Cerré los ojos. Sabía por Laura que su exmarido llegaba de madrugada, destrozaba la casa y la insultaba. Y conocía a mi Javier: responsable, que no bebía, que llevaba flores a Laura y se enorgullecía de su trabajo.
—Mi hijo Javier —dije con firmeza— nunca llega borracho. Respeta a su mujer y su hogar. Laura no tiene motivos para gritarle. Son felices.
Silencio al otro lado. Margarita respiraba entrecortadamente, como preparándose para otro ataque. Cuando habló de nuevo, su voz era un susurro venenoso.
—¿Felices? ¡Ja! ¿Sabe que es de un orfanato? ¡Ahí se crían malas hierbas! ¡No es casualidad que sea estéril! ¡Verá, pasarán los años y no tendrá nietos! ¡Entonces sabrá la basura que metió en casa!
—Se equivoca, Margarita —dije alto y claro, como si estuviera frente a ella—. En esta casa hay paz y amor.
Amo a Laura como a una hija. Ella me llama madre. Sabemos que creció en un orfanato, y no es culpa suya. Al contrario, he intentado darle el cariño que nunca tuvo. Es una buena persona. Y sobre los nietos… sus «profecías» llegan tarde. Javier y Laura esperan un bebé.
El silencio fue absoluto. Luego, un sollozo. La furia se convirtió en llanto.
—¿Un bebé? —balbuceó—. ¿Seguro que es de su hijo? ¡El mío… mi hijo está perdido! Bebe, no tiene trabajo, vive como un mendigo… ¡Y yo que quería nietos!
Sentí pena. No por ella, sino por la Laura que había sufrido aquella vida.
—Margarita… —empecé, pero me interrumpió, suplicante—. Si algún día se separan… ¡llámeme! ¡Diré a mi hijo que recapacite! ¡Ahora que es buena, que sabe cocinar… quizá vuelva con nosotros!
Ahí estaba. No era arrepentimiento. Era envidia. La desesperación de ver que lo que había despreciado, en mis manos, brillaba. Quería recuperar a Laura. Como criada. Como madre de sus anhelados nietos.
—Una nuera como Laura es un tesoro. No vuelva a llamar. Nunca.
Colgué y bloquee el número. La rabia y la pena se mezclaban. Pero lo que más sentía era protección. Protección por mi hogar, por Javier, por Laura, frágil pero fuerte, a quien había acogido como una hija.
Volví a la masa, cubriéndola con un paño. Pronto la casa se llenaría de aromas de tarta recién hecha, de risas. Pronto habría otra vocecita.
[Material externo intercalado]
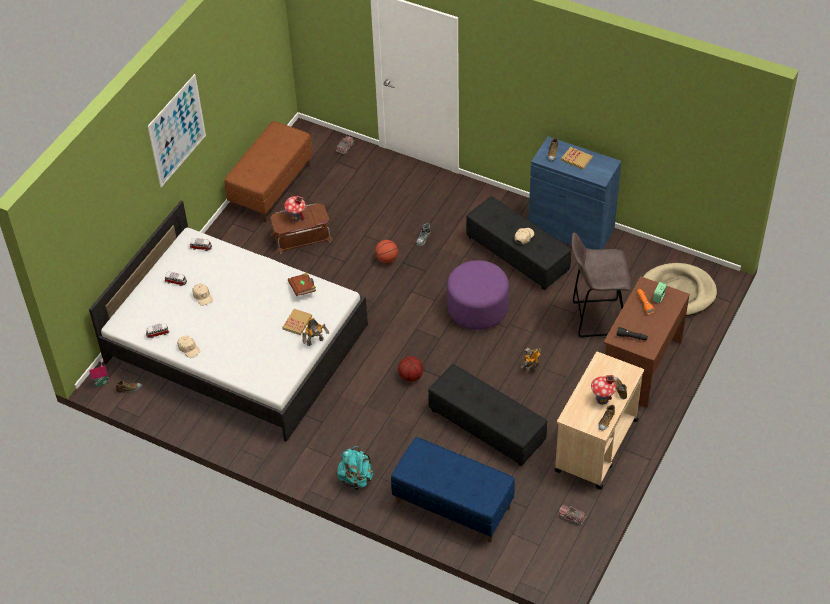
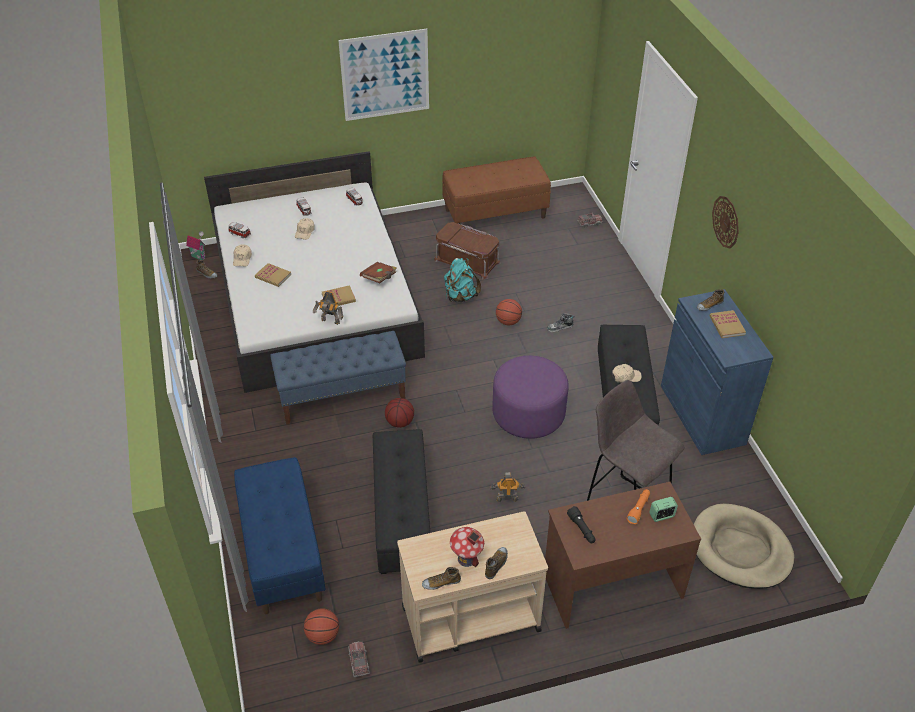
camera: 45 degrees right, 5 degrees down
toy house [284,196,306,222] -> none
turquoise backpack [337,446,373,490] -> turquoise backpack moved to [444,258,481,302]
none -> book [255,263,291,287]
none -> blue bench [270,331,406,425]
none -> basketball [304,608,339,645]
none -> wall clock [712,196,739,248]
Recordé cuando Javier la trajo por primera vez. Una niña tímida, desconfiada. Costó ganarse su cariño, pero ahora era mi hija. Lástima que mi marido no vivió para ver a su hijo tan feliz.
Pasó una hora. Sonó el timbre. En la puerta estaban Javier con un ramo de flores y Laura, su vientre redondo, su rostro lleno de paz.
—¡Mamá! —gritó Laura, abrazándome—. ¡Huele delicioso! ¿Qué haces?
—Una tarta de almendras, cariño —respondí, besándola—. Javier, pon las flores en el jarrón.
Los acompañé al salón, mirando de reojo el teléfono. Aquella llamada, aquella voz llena de veneno, parecía lejana, ajena. Aquí, en esta casa llena de luz y amor, estaba la verdadera vida.
La vida que habíamos construido juntos. Y nadie, nadie, la arruinaría. Todo estaba bien. Y así seguiría.